« Mais qu’est-ce qui vous arrive, signora ? » Le titre, entre ironie et perplexité, barre une double page de l’édition de mardi du quotidien le plus lu d’italie, La Gazzetta dello Sport. Au lendemain d’une retentissante contre-performance contre la Fiorentina (défaite 1-2, la quatrième de la saison en championnat), la très austère Juventus Turin, club le plus titré sur la scène italienne surnommé « la Vecchia Signora [la vieille dame] » avec un subtil mélange d’affection et d’agacement, organisait lundi à Milan, dans le cadre assez inattendu du Musée des sciences et techniques, une soirée censée symboliser son nouveau visage (intitulée « Black and white and more »). L’idée directrice ? La mo-der-ni-té. Et le résultat ? Il était quelque peu déconcertant.

Le clou du spectacle était en effet la présentation du nouveau logo censé remplacer le visuel traditionnel du club, conçu par l’agence britannique Interbrand. A l’écusson à bandes verticales blanches et noires, rehaussé d’un animal cabré, d’une couronne et de trois étoiles d’or (chacune représentant dix titres de champion) succédera une sorte de double J stylisé blanc et noir, à la forme rappelant vaguement un écusson, qui figurera désormais sur tous les produits dérivés à l’effigie du club.

Aseptiser l’image

Bien sûr la « Vieille Dame » en a vu d’autres, les logos évoluent avec le temps, et ce n’est pas, en cent vingt ans, la première mue des visuels maison. Mais voilà, pour de nombreux supporteurs, ce relooking ressemble surtout à une tentative d’effacer l’histoire de la Juve, de l’aseptiser pour mieux en faire progresser l’audience dans le monde.

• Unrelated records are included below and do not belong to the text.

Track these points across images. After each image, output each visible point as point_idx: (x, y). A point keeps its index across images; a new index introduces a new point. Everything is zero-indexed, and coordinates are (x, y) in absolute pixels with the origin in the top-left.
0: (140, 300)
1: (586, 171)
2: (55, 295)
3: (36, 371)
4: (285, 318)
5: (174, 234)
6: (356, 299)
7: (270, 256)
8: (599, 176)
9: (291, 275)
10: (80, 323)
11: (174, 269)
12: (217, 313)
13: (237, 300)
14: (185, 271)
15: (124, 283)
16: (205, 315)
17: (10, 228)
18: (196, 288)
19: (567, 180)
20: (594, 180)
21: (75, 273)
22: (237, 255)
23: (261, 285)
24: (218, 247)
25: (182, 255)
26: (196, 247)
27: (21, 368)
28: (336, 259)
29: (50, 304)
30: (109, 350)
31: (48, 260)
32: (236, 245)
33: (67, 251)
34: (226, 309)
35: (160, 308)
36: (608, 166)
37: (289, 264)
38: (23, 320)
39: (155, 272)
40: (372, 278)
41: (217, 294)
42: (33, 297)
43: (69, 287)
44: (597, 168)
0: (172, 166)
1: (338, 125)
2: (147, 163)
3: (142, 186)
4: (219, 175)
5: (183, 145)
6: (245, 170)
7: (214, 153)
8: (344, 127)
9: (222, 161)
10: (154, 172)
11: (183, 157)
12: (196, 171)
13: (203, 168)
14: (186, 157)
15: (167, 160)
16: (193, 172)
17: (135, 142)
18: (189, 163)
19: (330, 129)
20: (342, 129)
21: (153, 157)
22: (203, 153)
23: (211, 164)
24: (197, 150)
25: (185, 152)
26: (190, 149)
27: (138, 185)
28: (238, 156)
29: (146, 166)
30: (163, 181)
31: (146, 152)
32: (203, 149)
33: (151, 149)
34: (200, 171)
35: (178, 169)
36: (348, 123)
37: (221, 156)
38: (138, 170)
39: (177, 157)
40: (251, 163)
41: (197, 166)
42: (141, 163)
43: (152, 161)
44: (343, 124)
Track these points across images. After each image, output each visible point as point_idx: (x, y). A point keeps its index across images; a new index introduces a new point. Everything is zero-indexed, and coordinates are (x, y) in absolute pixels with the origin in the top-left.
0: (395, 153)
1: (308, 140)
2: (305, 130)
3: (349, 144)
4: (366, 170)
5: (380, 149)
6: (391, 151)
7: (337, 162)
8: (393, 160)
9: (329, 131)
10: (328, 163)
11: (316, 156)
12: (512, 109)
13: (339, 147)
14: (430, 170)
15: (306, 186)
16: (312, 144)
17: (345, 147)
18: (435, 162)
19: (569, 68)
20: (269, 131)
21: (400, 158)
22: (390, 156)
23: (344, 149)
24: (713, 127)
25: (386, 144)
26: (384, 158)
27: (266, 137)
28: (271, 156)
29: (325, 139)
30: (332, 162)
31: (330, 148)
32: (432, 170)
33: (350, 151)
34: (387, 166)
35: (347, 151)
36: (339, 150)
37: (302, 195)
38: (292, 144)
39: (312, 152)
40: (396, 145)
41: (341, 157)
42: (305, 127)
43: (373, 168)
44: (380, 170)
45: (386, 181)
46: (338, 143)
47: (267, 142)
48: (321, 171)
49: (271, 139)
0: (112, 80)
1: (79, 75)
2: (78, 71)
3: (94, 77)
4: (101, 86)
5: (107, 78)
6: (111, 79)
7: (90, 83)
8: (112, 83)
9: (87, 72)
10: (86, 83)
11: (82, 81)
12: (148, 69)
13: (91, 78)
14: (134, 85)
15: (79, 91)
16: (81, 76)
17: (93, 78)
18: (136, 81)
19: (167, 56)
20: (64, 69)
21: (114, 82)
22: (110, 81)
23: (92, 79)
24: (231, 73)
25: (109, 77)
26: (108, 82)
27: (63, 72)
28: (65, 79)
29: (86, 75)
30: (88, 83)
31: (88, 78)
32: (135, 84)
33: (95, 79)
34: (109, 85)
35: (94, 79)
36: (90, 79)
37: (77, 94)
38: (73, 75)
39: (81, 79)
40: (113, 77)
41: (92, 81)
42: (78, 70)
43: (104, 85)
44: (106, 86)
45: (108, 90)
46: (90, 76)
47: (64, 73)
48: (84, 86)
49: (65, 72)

Sans rival sur la scène italienne (la Juve est en lice pour un sixième titre d’affilée), le club rêve de rattraper son retard sur les mastodontes allemands, anglais et espagnols. Ce logo épuré, à la modernité assumée, s’inscrit dans cette logique.

Sans surprise, le quotidien turinois La Stampa, historiquement lié à l’empire Agnelli, propriétaire de la Juve, a loué un choix « stylé » et « élégant ». Mais pour le reste, sur les réseaux sociaux, les supporteurs ont laissé éclater leur colère.

La médiocrité du jeu proposé actuellement par leur équipe, à des années-lumière des espérances affichées en début de saison, n’est sans doute pas étrangère à cet agacement. La Juventus est certes en tête de la Serie A, mais avec seulement un point d’avance sur ses poursuivants et un match en retard. Une situation à laquelle les Turinois n’étaient plus habitués, et qui a de quoi rendre nerveux les tifosi.